DoubleClick lost 3 9/16 to 35 1/16 on news that the company had restructured its agreement with AltaVista.
TheStreet.com gained 1 5/32 to 6 3/16 on news of a $7.5 million investment from Paul Allen’s Vulcan Ventures. Also, the company licensed Go2Net’s
proprietary message board platform. Vulcan took a 5% stake in TSCM, and Vulcan and GNET each took an option to buy an additional 7.45% of TSCM stock within six months at a “substantial premium to yesterday’s closing price.”
BroadVision , off 1 7/16 to 34, formed an alliance with Commerce One
, up 3 1/4 to 53 13/16. Other B2B stocks gaining were Ariba
, which rose 7 to 142, breaking above 135 resistance, and i2
, which rose 7/8 to 144 1/4, turning back at 148 1/2 at what appears to be the upper boundary of a rising wedge.
InterNAP gained 1 1/8 to 31 1/8 on a Dain Rauscher Wessels Strong Buy Aggressive rating and $53 price target.
Digital Island gave back some of yesterday’s 5-point rise, slipping 1 19/32 to 30 23/32. The company is meeting with analysts today.
Sonus Networks continued to gain on last week’s bullish conference presentation, rising 12 1/8 to 273 1/4.

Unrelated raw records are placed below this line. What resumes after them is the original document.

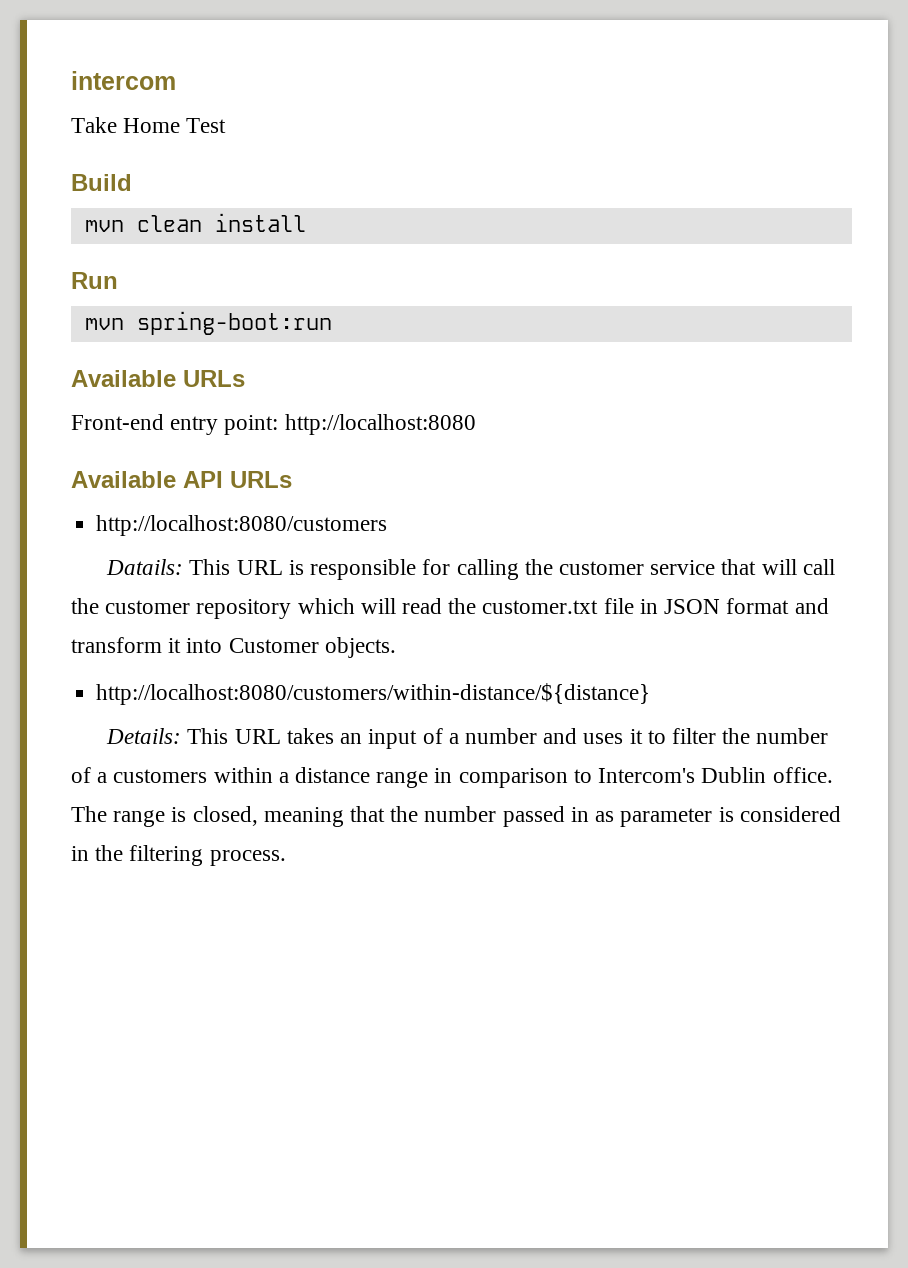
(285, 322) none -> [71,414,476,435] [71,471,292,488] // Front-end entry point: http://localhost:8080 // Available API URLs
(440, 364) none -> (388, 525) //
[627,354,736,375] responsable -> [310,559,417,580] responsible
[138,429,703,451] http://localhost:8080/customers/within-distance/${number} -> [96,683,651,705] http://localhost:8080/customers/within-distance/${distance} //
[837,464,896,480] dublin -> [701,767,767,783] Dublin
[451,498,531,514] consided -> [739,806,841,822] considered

Some technical comments on the market: It may be premature to point out, but the Nasdaq’s rally since bouncing off 3521 last week has been forming converging boundary lines. Not a good sign, as it could imply a rally that will soon run out of steam, but it is early enough that the Nasdaq could break out and negate the pattern. Still, it is interesting that it comes right before Cisco’s earnings after the close tonight. As we have pointed out before, the Nasdaq has formed no bottom here that is comparable to the inverse head-and-shoulders it formed at its bottom in late May, and we are still waiting for
a high-volume follow-through to last Thursday’s reversal. And as we pointed out yesterday, the indexes are all at important resistance points. The Dow is trading above 10,875, where it turned back recently and failed to close above yesterday, and it is less than 100 points from the upper boundary (just under 11,000) of its bearish diamond pattern. The S&P 500 is struggling at the bottom of 1480-1488 resistance. The Nasdaq is just below its 200-day moving average (3911). And the ISDEX turned back at 769 today, right at the lower boundary of the rising wedge that it broke recently. The break of rising wedges recently on the S&P, Nasdaq and the ISDEX gives us potential for a lot of downside if this rally fails. The Nasdaq’s break of its bearish rising wedge gives it potential downside to 3042. A break and close below 3500 would be a big warning sign. The selling ended last week right at the 62% retracement level (3521) of the move from 3042 to 4289. The decline was also halted by the Nasdaq’s October 1998 trendline. Both developments are positives for techs to build on, if the index can hold onto them. The ISDEX needs to get above 770 quickly to negate its breakdown out of a bearish rising wedge. That broken wedge gives the ISDEX potential downside to 560. Above 770 is 790 resistance, and above that, the ISDEX turned back recently at 840, just below its 50% retracement level of 845. Support levels on the ISDEX are 693-700, 650 and 600. The S&P’s broken rising wedge gives it potential downside to 1361. Critical support is 1390, the index’s October 1998 uptrend line. A break of that trendline could carry the S&P to 1170 or lower, so we do not want to violate that line. The lower boundary of the Dow’s bearish diamond pattern is about 10,450, but we’ll continue to use 10,200-10,300 because of strong support in that range and the requirement of a 3% break of a major pattern. A break of that line could carry the Dow as low as 8,500. Recent support on the Dow is 10,675.
Chart of interest: Nokia’s recent top was a broadening formation, a series of higher highs and lower lows comprising 5-7 swings, each just a few weeks apart. In Nokia’s case, it went on to make a fourth top, a common occurrence in a broadening pattern. It’s a kindred pattern to the diamond, both signaling active, excited markets getting whipped around by the latest news or rumor: conditions that usually occur only at tops.